Please reproduce all the data exactly as written and omit the pictures.
** Opening Supplied data block **
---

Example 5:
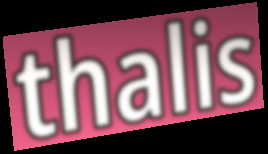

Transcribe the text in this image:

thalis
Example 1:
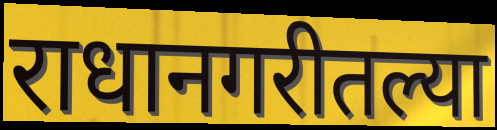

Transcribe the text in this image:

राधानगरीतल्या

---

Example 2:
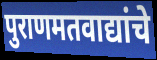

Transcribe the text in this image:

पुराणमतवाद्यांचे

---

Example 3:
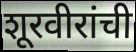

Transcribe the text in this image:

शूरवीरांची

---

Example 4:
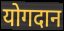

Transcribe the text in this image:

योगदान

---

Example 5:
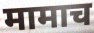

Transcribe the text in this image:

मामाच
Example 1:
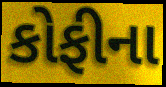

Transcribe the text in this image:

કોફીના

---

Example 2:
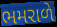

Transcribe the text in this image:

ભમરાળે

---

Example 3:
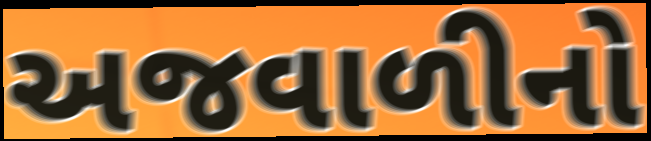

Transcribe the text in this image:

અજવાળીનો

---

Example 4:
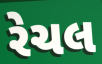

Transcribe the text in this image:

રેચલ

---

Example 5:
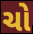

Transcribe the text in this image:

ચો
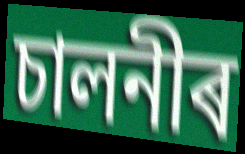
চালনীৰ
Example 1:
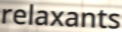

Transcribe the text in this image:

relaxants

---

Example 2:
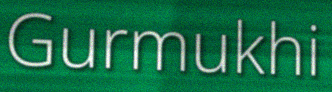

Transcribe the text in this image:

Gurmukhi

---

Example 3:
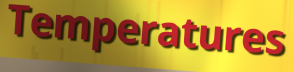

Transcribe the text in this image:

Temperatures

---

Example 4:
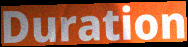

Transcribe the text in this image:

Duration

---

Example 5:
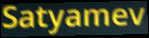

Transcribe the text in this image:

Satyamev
** Closing Supplied data block **
### Written response
---

Example 5:

Transcribe the text in this image:

thalis
Example 1:

Transcribe the text in this image:

राधानगरीतल्या

---

Example 2:

Transcribe the text in this image:

पुराणमतवाद्यांचे

---

Example 3:

Transcribe the text in this image:

शूरवीरांची

---

Example 4:

Transcribe the text in this image:

योगदान

---

Example 5:

Transcribe the text in this image:

मामाच
Example 1:

Transcribe the text in this image:

કોફીના

---

Example 2:

Transcribe the text in this image:

ભમરાળે

---

Example 3:

Transcribe the text in this image:

અજવાળીનો

---

Example 4:

Transcribe the text in this image:

રેચલ

---

Example 5:

Transcribe the text in this image:

ચો
চালনীৰ
Example 1:

Transcribe the text in this image:

relaxants

---

Example 2:

Transcribe the text in this image:

Gurmukhi

---

Example 3:

Transcribe the text in this image:

Temperatures

---

Example 4:

Transcribe the text in this image:

Duration

---

Example 5:

Transcribe the text in this image:

Satyamev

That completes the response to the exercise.